At HFMA Revenue Cycle in Dallas, Texas (Mar. 18–20), Shameka Hooks, Executive Director of Midcycle Operations at WakeMed Health and Hospitals, shared how WakeMed shifted from chasing documentation after the fact to capturing it during the encounter — and what that change produced clinically and financially.
Key takeaways
- A documentation problem is a diagnosis problem. Physicians can only review up to 3% of chart data. The other 97% goes unseen, along with the diagnoses and revenue it holds.
- Point-of-care documentation is the only kind payers can’t deny. Retrospective queries are increasingly losing the fight. The window to defend a diagnosis is during the encounter, not after discharge.
- Physician ownership determines whether any of this sticks. Physicians who choose a tool are fundamentally different from physicians who have one handed to them.
Your documentation problem is a diagnosis problem
WakeMed is one of the ten busiest EDs in the country: three hospitals, nearly 1,000 beds, more than 1,200 providers. When Hooks and her team looked at what was driving incomplete documentation and growing denials, the issue wasn’t effort. Clinicians were doing everything they could with what they could see.
The problem was how little they could see.
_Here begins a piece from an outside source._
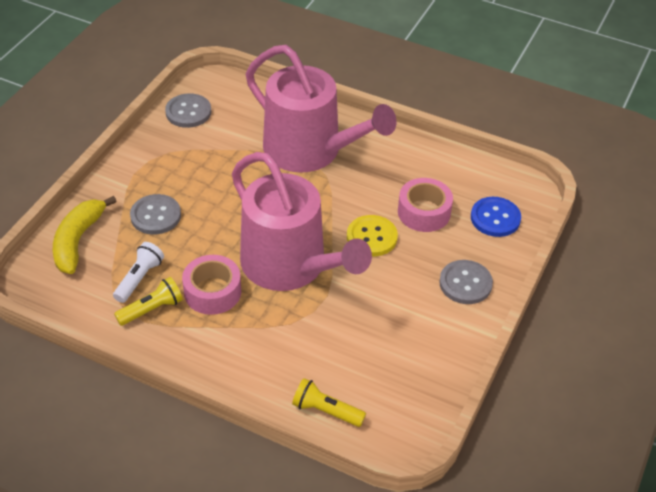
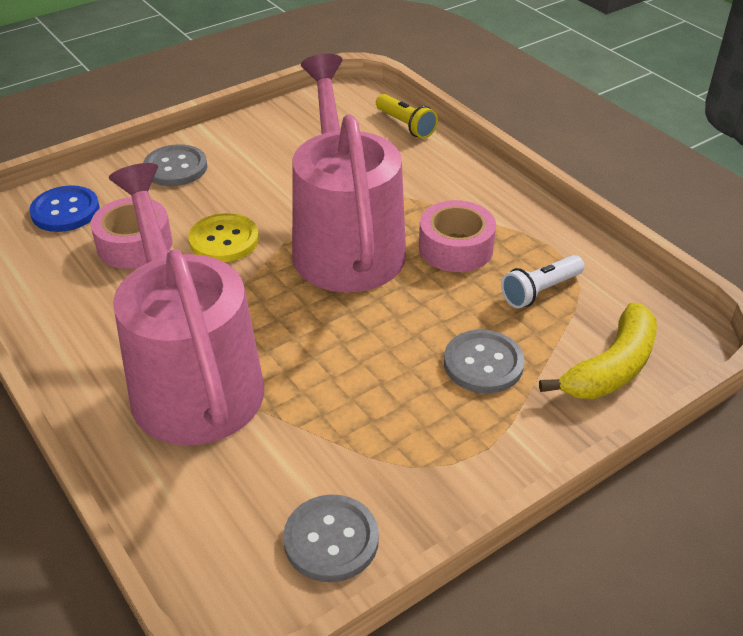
camera: 150 degrees left, 5 degrees down
(152, 309) = (537, 254): yellow flashlight -> none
With only 3% of chart data reviewed in a typical encounter, diagnoses go missing not because physicians aren’t looking, but because the chart is too large and the day too short. A chronic condition documented on day three of a twelve-day stay can drop out of view by day ten. It doesn’t get carried forward. It doesn’t make it into the note. And by the time a CDI specialist sends a query after discharge, it may already be too late to defend.
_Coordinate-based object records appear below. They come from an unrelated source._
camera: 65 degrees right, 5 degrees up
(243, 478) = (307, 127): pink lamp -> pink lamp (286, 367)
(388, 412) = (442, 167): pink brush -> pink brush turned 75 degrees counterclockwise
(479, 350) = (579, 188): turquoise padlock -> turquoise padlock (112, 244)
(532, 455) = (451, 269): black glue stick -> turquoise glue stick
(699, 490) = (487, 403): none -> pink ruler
49% of physicians in a Medscape survey reported burnout, and 20% reported depression. The EHR was among the most commonly cited contributors. Clinicians were managing alerts, messages, and documentation demands that displaced time with patients rather than supporting the care they were delivering.
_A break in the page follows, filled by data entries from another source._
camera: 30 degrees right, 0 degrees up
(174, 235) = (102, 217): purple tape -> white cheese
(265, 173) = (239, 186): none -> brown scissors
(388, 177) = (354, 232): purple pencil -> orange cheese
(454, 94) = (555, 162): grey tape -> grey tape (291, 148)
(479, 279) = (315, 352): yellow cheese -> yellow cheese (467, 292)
Retrospective queries are losing ground
Payers are paying close attention to when documentation happens. Diagnoses captured at the point of care, backed by clinical evidence in the record, hold up. Diagnoses added through retrospective queries increasingly don’t, and the pressure is growing.
That changes the math for CDI. Retrospective queries recover a fraction of missed revenue, and that fraction is shrinking. Getting ahead of this means solving the problem during the encounter, before any query is necessary.
This was the case Hooks made to WakeMed’s executive leadership. Not just that documentation was incomplete, but that the gap between care delivered and care captured was costing the system money it had already earned, and that the only durable fix was upstream.
Care captured, revenue earned
Eight months in, WakeMed had prevented $9.3 million in denials and generated $871,000 in MS-DRG upgrades. Documentation accuracy scores climbed at every campus, with the system-wide score moving from 68% to 78%. CC and MCC capture rose across high-value diagnoses, and mortality outcomes improved across AMI, pneumonia, severe sepsis, and stroke.
Hooks was deliberate about presenting results in terms physicians care about alongside the financials. Quality scores and outcomes move clinicians in ways that reimbursement tables don’t. CDI query agreement rates climbed from 80% to 88% as physicians came to see the revenue cycle team as helping them get credit for care already delivered, rather than adding work after the fact.
WakeMed started with hospitalists, added a physician advisor program, and has since expanded into cardiology, surgery, pediatrics, and orthopedics. The principle that guided it: focus on what matters to the clinician in front of you, and the financial results follow.